When candidates do not need to reveal spent convictions (Northern Ireland)

A disclosure certificate from AccessNI will not contain certain convictions and cautions for minor or old offences. See AccessNI for more information.

Checking criminal records

Criminal-record checks should be obtained if the applicant is applying for an excepted post or if they will be working with children and/or vulnerable adults. It should be obtained with the knowledge and consent of the applicant. The methods of obtaining a criminal record check and the type of information available vary slightly between England & Wales, Scotland and Northern Ireland.

Types of checks available

There are 3 different types of checks (disclosures) that can be undertaken:

  • Standard disclosure: This will contain details of a person's criminal convictions including any relevant 'spent' convictions, cautions, reprimands and warnings.
  • Enhanced disclosure: As above but will include any additional information held by the local police force that they reasonably consider to be relevant and appropriate to the post applied.
  • Enhanced with list checks: This includes all the information contained in the enhanced disclosure, but with the addition of checks being made against a list of individuals who are barred from working with children or vulnerable adults.

England & Wales

Criminal record checks for England and Wales are undertaken by the Disclosure and Barring Service or 'DBS' (previously called the Criminal Records Bureau). Generally an employer is unable to get a disclosure from the DBS. However, both of the 'enhanced' DBS disclosures are available for employers employing staff who work with vulnerable people (e.g. children and the elderly) or for posts that are exempt from the Rehabilitation of Offenders Act 1974. See the Gov.uk website for further information on obtaining such checks.

Note that since June 2013, the DBS will filter out from checks any spent convictions and spent cautions for less serious offences. Accordingly, applicants will not have to disclose these. Spent convictions and spent cautions for more serious offences (known as 'listed' offences) are still disclosed. See the government guidance (PDF) for more information.

Scotland

In Scotland criminal record checks need to be carried out through Disclosure Scotland. Applications can be made for basic, standard and enhanced disclosure.

Northern Ireland

In Northern Ireland criminal record checks need to be carried out through Access NI. Applications can be made for basic, standard and enhanced disclosure.

Staff working with vulnerable people

The Disclosure and Barring Service

The Disclosure and Baring Service (DBS) has replaced both the Independent Safeguarding Authority and the Vetting and Barring Scheme in England, Wales and Northern Ireland.

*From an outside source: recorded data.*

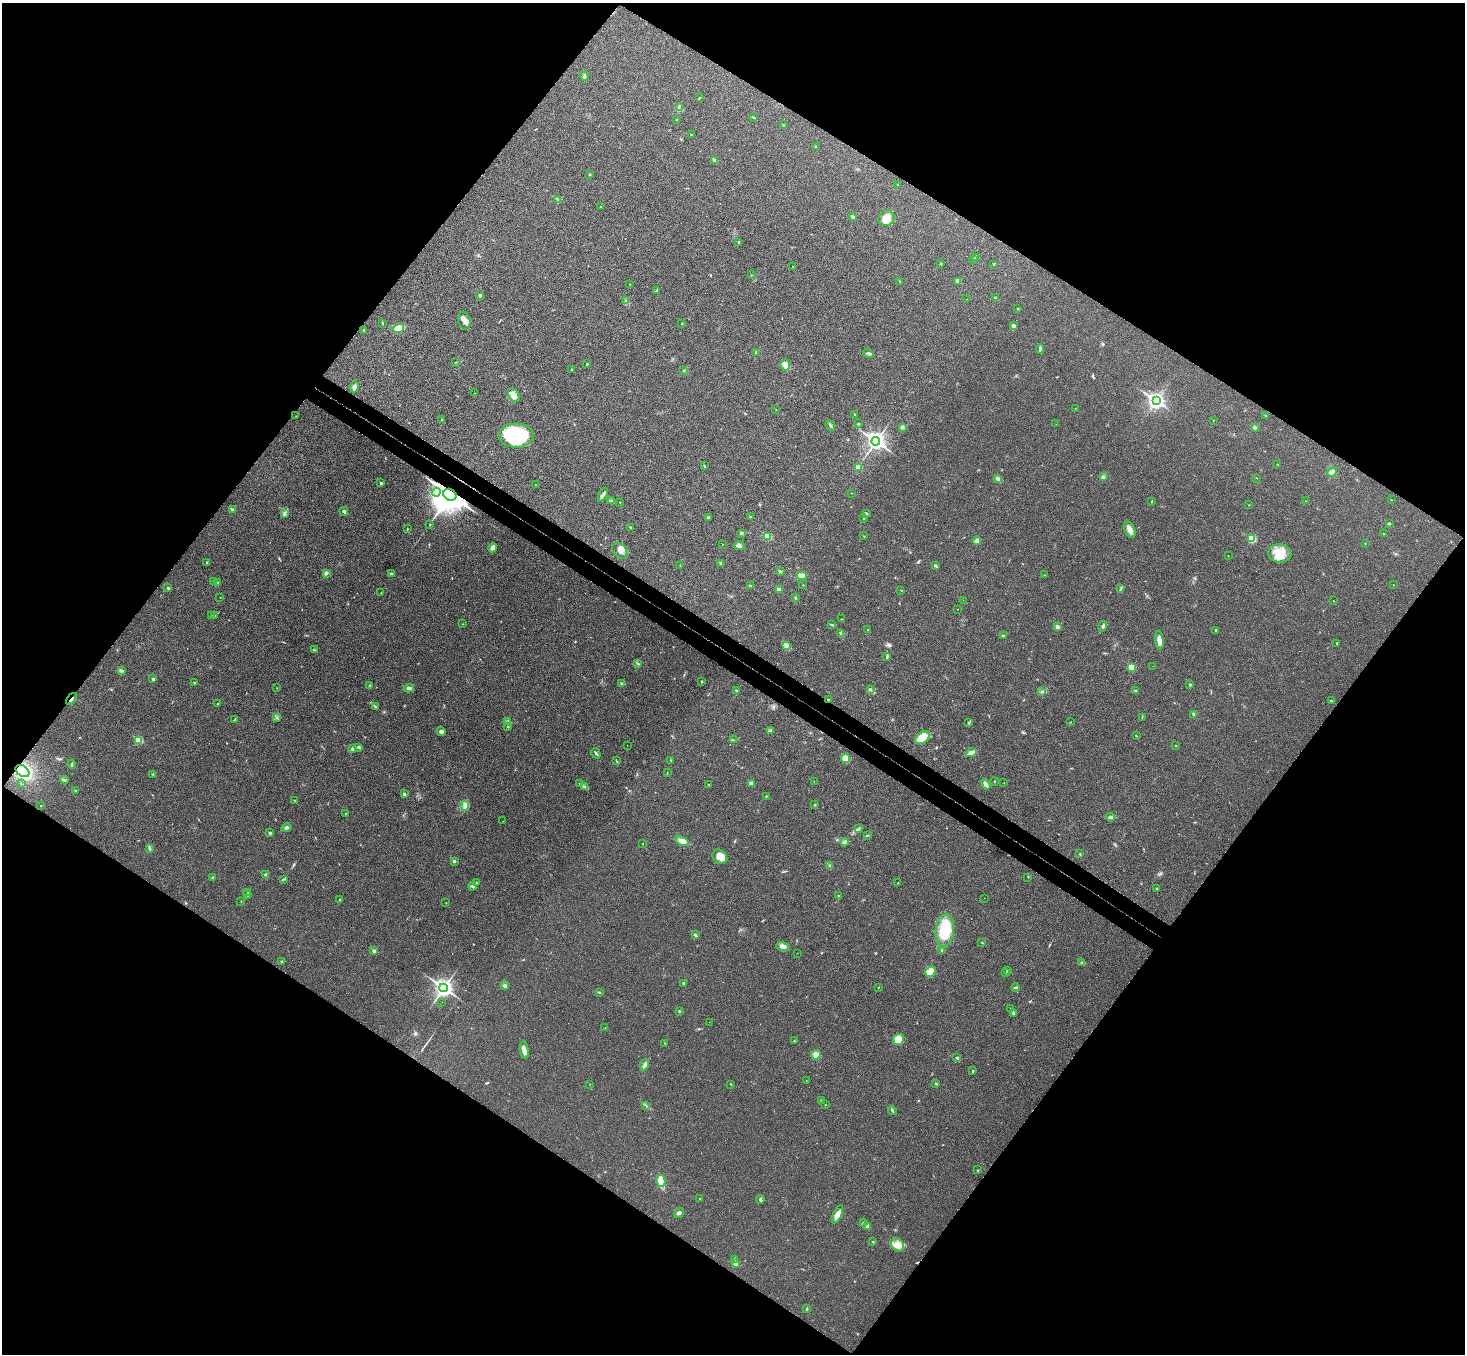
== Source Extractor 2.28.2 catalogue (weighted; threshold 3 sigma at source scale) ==
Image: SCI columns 38-5887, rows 201-5606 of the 5927 x 5945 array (HDU 1 of 3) = the unmasked area's bounding box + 8 px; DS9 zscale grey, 4 x 4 block average (1 PNG px = mean of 4 x 4 image px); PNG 1467 x 1356 px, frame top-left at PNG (2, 3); each listed source drawn as its Kron ellipse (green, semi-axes under 4 px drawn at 4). Shown black and unused: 50% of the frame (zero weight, under 3 of 4 exposures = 6% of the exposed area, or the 3 px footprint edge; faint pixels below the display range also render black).
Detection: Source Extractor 2.28.2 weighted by HDU 2 'WHT'. Background 0.0304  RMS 0.0054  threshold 0.0243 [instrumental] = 3 sigma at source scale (4.5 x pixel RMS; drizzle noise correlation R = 1.50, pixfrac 1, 0.05/0.05 arcsec/px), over >= 5 px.
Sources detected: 304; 1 inside a brighter object's white glare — neither listed nor drawn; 2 coinciding with a brighter row at this scale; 6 inside a brighter listed object's ellipse — not listed separately; the other 295 listed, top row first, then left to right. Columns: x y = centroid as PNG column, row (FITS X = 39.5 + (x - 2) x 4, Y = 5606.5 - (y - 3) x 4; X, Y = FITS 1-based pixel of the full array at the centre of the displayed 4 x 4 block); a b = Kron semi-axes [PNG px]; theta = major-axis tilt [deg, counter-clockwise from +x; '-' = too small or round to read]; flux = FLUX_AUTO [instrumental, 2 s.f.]
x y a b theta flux
584 76 5 3 - 6.1
700 97 2 2 - 1.1
679 106 3 2 - 3.9
753 118 3 2 - 2.6
677 120 2 2 - 1.5
783 125 2 2 - 1.1
691 134 2 2 - 1.4
815 146 2 2 - 1.1
715 160 3 2 - 3.8
590 174 2 2 - 2.4
897 184 2 2 - 1.4
558 199 3 2 - 1.9
601 207 3 2 - 1.9
852 216 2 2 - 15
886 218 8 7 - 27
739 242 3 2 - 2.7
975 257 2 2 - 0.75
974 259 2 2 - 2.4
941 263 3 2 - 1.8
993 264 2 2 - 1.3
792 266 2 2 - 1.1
751 275 2 2 - 0.99
899 281 2 2 - 1.2
958 281 3 2 - 17
630 284 2 2 - 0.83
656 291 2 2 - 1.2
480 295 2 2 - 12
995 298 2 2 - 2.6
966 299 2 2 - 0.45
626 301 3 2 - 3.3
1018 308 2 2 - 1.4
464 321 9 6 -77 20
382 323 3 2 - 1.8
682 323 2 2 - 1.5
1013 326 3 3 - 10
398 328 6 4 16 28
364 330 2 2 - 8.7
1040 349 5 2 - 5.1
756 352 4 2 - 2.7
868 353 5 2 - 4.8
456 362 3 2 - 1.3
587 364 2 2 - 2.5
785 365 5 5 - 14
572 370 2 2 - 2.4
683 370 2 2 - 2.4
354 387 5 3 - 12
475 393 2 2 - 0.63
514 395 8 5 -59 19
1156 401 3 3 - 540
1075 408 2 2 - 0.68
776 409 2 2 - 0.8
855 415 2 2 - 5.3
296 416 2 2 - 0.81
1265 416 2 2 - 1.1
442 419 2 2 - 1.7
1213 420 2 2 - 1.2
858 424 2 2 - 2
1056 424 2 2 - 0.66
830 426 5 2 - 4.1
902 427 4 3 - 7.1
1255 427 3 3 - 4.2
516 436 17 12 2 240
876 441 4 3 - 1300
1278 464 2 2 - 0.75
704 466 2 2 - 1.2
858 467 2 2 - 57
1332 472 5 3 - 7.8
1103 476 3 2 - 2.1
1257 478 2 2 - 0.72
998 479 3 3 - 6.6
381 483 2 2 - 8.6
535 485 2 2 - 0.83
436 492 4 4 - 11
851 493 2 2 - 0.89
450 495 7 5 -32 6300
603 495 7 3 63 9.9
1391 499 2 2 - 0.86
612 501 2 2 - 2.1
1152 501 3 2 - 1.5
1306 501 2 2 - 0.98
620 502 2 2 - 1
1249 505 2 2 - 0.83
233 510 2 2 - 21
344 511 4 2 - 8.2
866 513 3 2 - 1.6
284 514 2 2 - 2.1
708 517 3 2 - 3.5
750 517 2 2 - 1.8
863 518 2 2 - 1.6
1389 524 3 2 - 2.6
430 525 2 2 - 1.4
631 527 2 2 - 3.2
407 529 2 2 - 2
1130 530 8 5 -66 17
741 533 3 2 - 2.6
1384 534 2 2 - 1.4
767 536 2 2 - 130
864 536 2 2 - 2.4
1252 539 3 2 - 110
977 541 4 3 - 7.4
1365 543 2 2 - 1.3
722 544 2 2 - 1.2
740 546 5 4 - 8
493 548 4 3 - 17
620 551 9 6 -47 18
1280 553 11 9 -9 48
1228 556 2 2 - 0.64
207 563 4 2 - 3.3
721 563 4 2 - 4.2
680 565 2 2 - 1.2
936 566 4 2 - 4.4
781 572 2 2 - 1.9
326 573 2 2 - 9.3
391 574 3 2 - 6.2
1044 575 2 2 - 0.82
802 576 5 3 - 9.9
214 582 2 2 - 1.7
217 582 3 2 - 2.4
803 585 2 2 - 0.72
1393 585 2 2 - 1.6
750 586 3 2 - 3.2
168 588 3 2 - 3
1121 589 2 2 - 1.1
779 590 2 2 - 38
901 590 2 2 - 0.8
381 593 2 2 - 0.79
220 597 2 2 - 0.97
795 598 3 2 - 2.2
963 600 2 2 - 0.52
1333 601 2 2 - 0.74
957 609 2 2 - 0.56
211 615 2 2 - 0.91
215 615 2 2 - 1.1
841 619 2 2 - 0.92
463 624 2 2 - 1.3
832 625 4 2 - 4.1
1103 626 5 2 - 5.6
1057 627 3 2 - 10
867 629 2 2 - 1.1
1216 630 2 2 - 4.9
841 633 3 3 - 4.3
1003 636 3 2 - 3.9
1159 640 9 3 -83 24
1337 643 2 2 - 1.7
787 646 4 3 - 5.5
314 650 3 2 - 1.9
887 656 3 2 - 4
638 663 3 2 - 1.7
1153 666 2 2 - 0.55
1132 667 2 2 - 84
121 671 4 2 - 2.4
153 679 2 2 - 9.6
194 682 2 2 - 1.3
702 682 2 2 - 1.5
621 683 2 2 - 1.8
369 685 2 2 - 1.1
1190 685 2 2 - 9.1
277 688 2 2 - 0.75
409 688 5 3 - 9.6
870 689 3 2 - 4
736 690 2 2 - 2.2
1136 690 2 2 - 1.3
1042 692 3 2 - 3.5
71 699 7 2 51 5.7
828 700 2 2 - 4.2
1331 701 3 2 - 2.3
217 704 2 2 - 0.96
375 706 3 2 - 2.3
1194 714 3 3 - 4.5
276 717 2 2 - 2.3
1142 717 2 2 - 1.3
235 719 3 2 - 2.1
508 721 3 2 - 3.6
1070 722 2 2 - 0.95
968 723 3 2 - 2.9
508 727 2 2 - 2.7
771 730 4 2 - 3.4
441 731 4 3 - 7.4
1137 736 2 2 - 1.5
922 738 8 5 37 49
139 740 2 2 - 96
733 740 2 2 - 1.5
627 745 2 2 - 0.6
1176 746 2 2 - 0.93
358 747 3 2 - 4.5
352 749 3 2 - 5.1
596 753 5 2 - 4.6
971 753 5 3 - 14
846 758 4 4 - 33
671 760 2 2 - 1.1
616 761 2 2 - 1.7
72 764 4 2 - 3.8
22 771 7 5 -34 190
667 772 2 2 - 0.84
153 774 3 2 - 2.5
64 780 4 2 - 4.9
995 781 2 2 - 1.6
814 782 2 2 - 0.66
21 783 2 2 - 0.95
579 783 2 2 - 1.1
751 783 3 3 - 6.7
1004 783 2 2 - 0.84
986 784 6 3 -56 13
708 785 2 2 - 3.7
585 787 4 2 - 4.8
76 791 3 2 - 3
404 794 2 2 - 11
766 796 2 2 - 2.1
294 800 2 2 - 0.99
465 805 5 4 - 12
815 805 2 2 - 1.9
40 806 2 2 - 0.91
345 813 2 2 - 1
1110 817 4 3 - 9.3
503 821 2 2 - 0.93
286 828 5 2 - 5.8
859 829 2 2 - 1.9
270 833 4 2 - 4
867 836 3 2 - 3.2
682 841 7 4 -22 20
844 842 4 2 - 6.1
643 844 2 2 - 1
149 848 4 2 - 3.9
1080 854 2 2 - 2.3
720 857 8 6 -43 31
454 861 2 2 - 10
829 865 2 2 - 2.2
266 875 3 3 - 5
213 877 4 2 - 2.6
1028 877 2 2 - 1.4
284 879 4 2 - 2.9
477 883 3 2 - 1.7
898 883 2 2 - 1.4
473 886 4 2 - 3.5
1156 888 2 2 - 2.8
248 892 2 2 - 0.94
248 894 2 2 - 1.6
839 896 3 2 - 2.1
984 898 2 2 - 0.61
340 899 2 2 - 2.1
241 901 2 2 - 1
446 903 2 2 - 0.68
945 930 16 9 84 95
695 935 3 2 - 5.4
982 943 2 2 - 1.4
783 946 6 4 -16 17
942 950 2 2 - 4.1
374 951 2 2 - 14
797 953 2 2 - 0.52
282 961 2 2 - 1.6
1082 963 2 2 - 1.7
1008 970 2 2 - 6.9
930 972 5 4 - 17
1006 972 2 2 - 0.89
683 983 3 2 - 3.1
505 985 4 4 - 6.9
1015 987 4 2 - 5.3
444 988 4 3 - 1100
878 988 2 2 - 1.2
599 992 3 2 - 2.5
442 1002 2 2 - 0.53
1010 1008 2 2 - 0.82
679 1011 2 2 - 2.8
1013 1013 3 3 - 4.4
709 1022 2 2 - 0.46
605 1028 2 2 - 1.5
898 1039 6 5 - 41
794 1041 2 2 - 1
665 1044 2 2 - 1.4
524 1050 9 3 -81 18
816 1055 5 4 - 18
956 1058 2 2 - 1.5
644 1065 5 3 - 9
973 1071 3 2 - 2.3
806 1080 2 2 - 1.2
936 1083 2 2 - 1.9
590 1084 2 2 - 0.83
731 1084 2 2 - 1.9
821 1101 2 2 - 1
646 1105 2 2 - 1.2
825 1105 2 2 - 0.95
892 1110 4 2 - 4.5
977 1170 2 2 - 0.96
661 1181 6 4 -76 30
699 1199 2 2 - 1.5
760 1199 4 3 - 5.4
679 1213 5 3 - 8.6
838 1214 10 3 66 27
863 1223 2 2 - 2.9
868 1226 4 4 - 8.9
873 1241 2 2 - 2
898 1245 7 6 - 22
735 1259 3 2 - 5.8
736 1263 4 3 - 7.8
806 1309 4 2 - 2.9
Overlapping masked pixels (flux is a lower limit): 4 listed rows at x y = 450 495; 71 699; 828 700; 22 771
Diffuse or blended objects may show on this block-average render without a row.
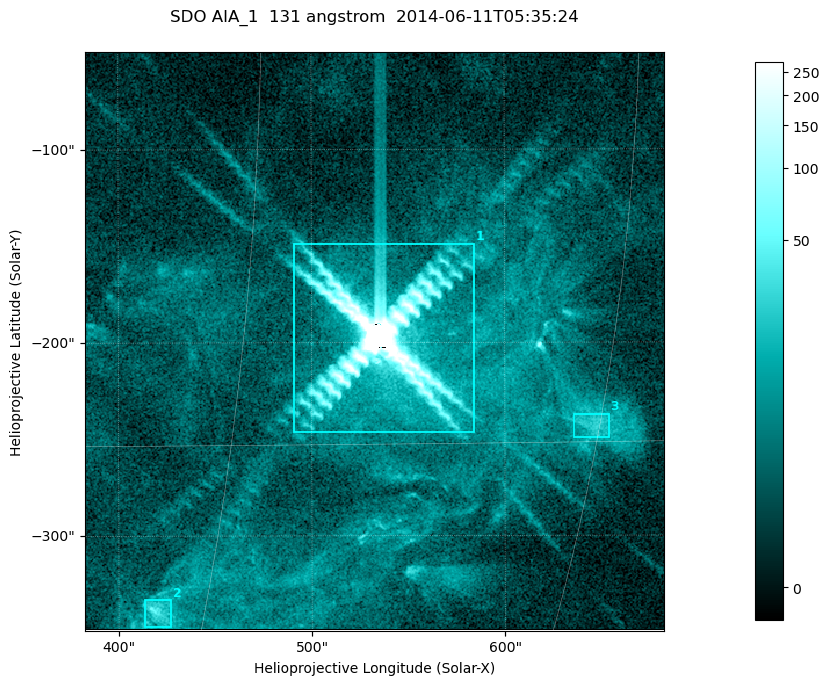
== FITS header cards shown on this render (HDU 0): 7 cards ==
TELESCOP= 'SDO     '           /
INSTRUME= 'AIA_1   '           /
WAVELNTH=                  131 /
WAVEUNIT= 'angstrom'           /
DATE-OBS= '2014-06-11T05:35:24.26' /
CTYPE1  = 'HPLN-TAN'           /
CTYPE2  = 'HPLT-TAN'           /

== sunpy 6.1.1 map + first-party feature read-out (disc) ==
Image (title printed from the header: SDO AIA_1  131 angstrom  2014-06-11T05:35:24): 499 x 499 px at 0.601 arcsec/px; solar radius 945 arcsec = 1573 px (partial field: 3.2% of the solar disc is inside the frame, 100% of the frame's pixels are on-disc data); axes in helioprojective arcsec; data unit not stated in the header (colour bar unlabelled)
Orientation: roll -0.139 deg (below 1 deg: not rotated)
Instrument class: DISC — disc imager (sunpy class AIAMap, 131 A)
Bright regions (active regions / flare kernels): reference = the on-disc median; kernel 5 px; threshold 5 sigma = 16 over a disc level ~3.55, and >= 1.15x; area >= 249 px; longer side >= 6 px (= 3.6 arcsec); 3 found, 3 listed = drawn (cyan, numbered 1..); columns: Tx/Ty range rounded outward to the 2 arcsec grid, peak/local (2 s.f.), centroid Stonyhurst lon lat
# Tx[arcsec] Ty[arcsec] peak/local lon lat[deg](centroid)
1 490..584 -248..-148 4303 +35 -12
2 412..428 -348..-332 12 +28 -20
3 634..654 -250..-236 7.8 +45 -14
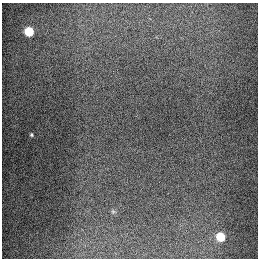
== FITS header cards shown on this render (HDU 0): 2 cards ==
NAXIS1  =                  256
NAXIS2  =                  256

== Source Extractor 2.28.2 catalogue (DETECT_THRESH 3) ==
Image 256 x 256 px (HDU 0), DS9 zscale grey, 1 PNG px = 1 image px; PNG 260 x 260 px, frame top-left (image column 1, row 256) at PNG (2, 3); no overlay
Background 1280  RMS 26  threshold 79.2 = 3 sigma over >= 5 px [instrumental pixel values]
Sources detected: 4; all 4 listed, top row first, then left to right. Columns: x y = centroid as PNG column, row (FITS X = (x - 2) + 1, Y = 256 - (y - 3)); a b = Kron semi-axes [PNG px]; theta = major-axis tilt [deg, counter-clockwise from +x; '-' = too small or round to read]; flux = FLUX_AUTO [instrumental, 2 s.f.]
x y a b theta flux
29 31 6 5 - 94000
31 135 4 3 - 2400
113 211 6 4 -1 2600
220 237 6 5 - 70000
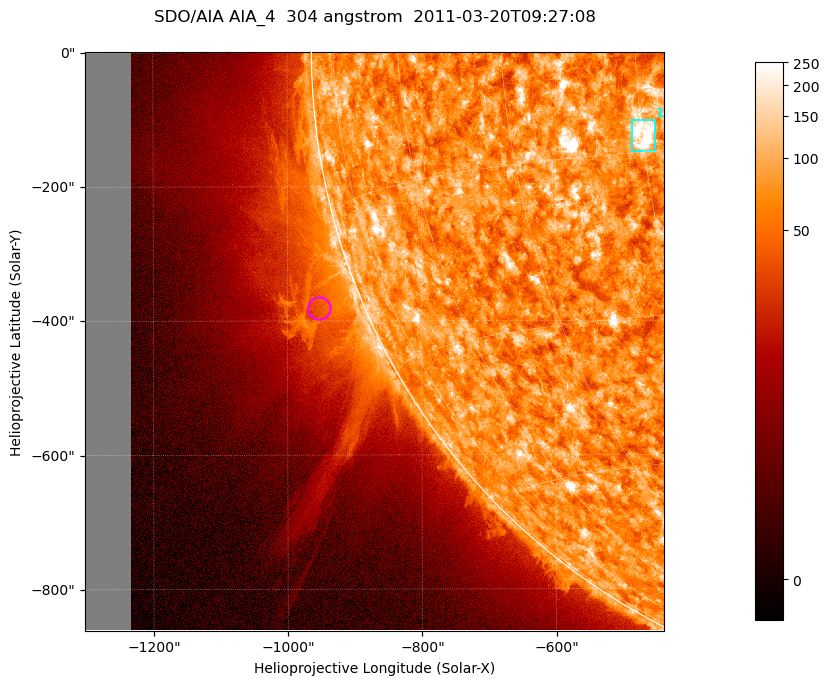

Employers have a legal requirement to perform additional checks if the job involves working with children or vulnerable adults. The law requires that if the role involves working with children or vulnerable adults in a regulated activity, then:

  • You must request an 'enhanced with list check' from the DBS to obtain information on the candidate that you wish to recruit. This should then tell you whether the individual appears on one of the lists managed by the DBS of people who are unsuitable for working with children and/or adults. Employing someone (whether an employee, worker or volunteer) who appears on a barred list will be a criminal offence.
  • You must Notify the DBS if you dismiss or move an employee if you believe that they pose a risk to children or vulnerable adults. Failure to do so will also be a criminal offence.

Ideally the enhanced DBS check should be obtained before offering someone the job, otherwise you should make the offer subject to obtaining a satisfactory report.

Protecting Vulnerable Groups Scheme - Scotland only

A separate but aligned scheme is being set up in Scotland called 'The Protecting Vulnerable Groups Scheme' (PVGS). The PVGS only applies to people who work with vulnerable groups and it does not apply to personal arrangements that people make with friends or family, or to work positions where there is no opportunity to cause harm to vulnerable groups. The PVGS will be phased in over a four-year period, which is expected to commence in February 2011. It will be run by Disclosure Scotland, who have provided guidance.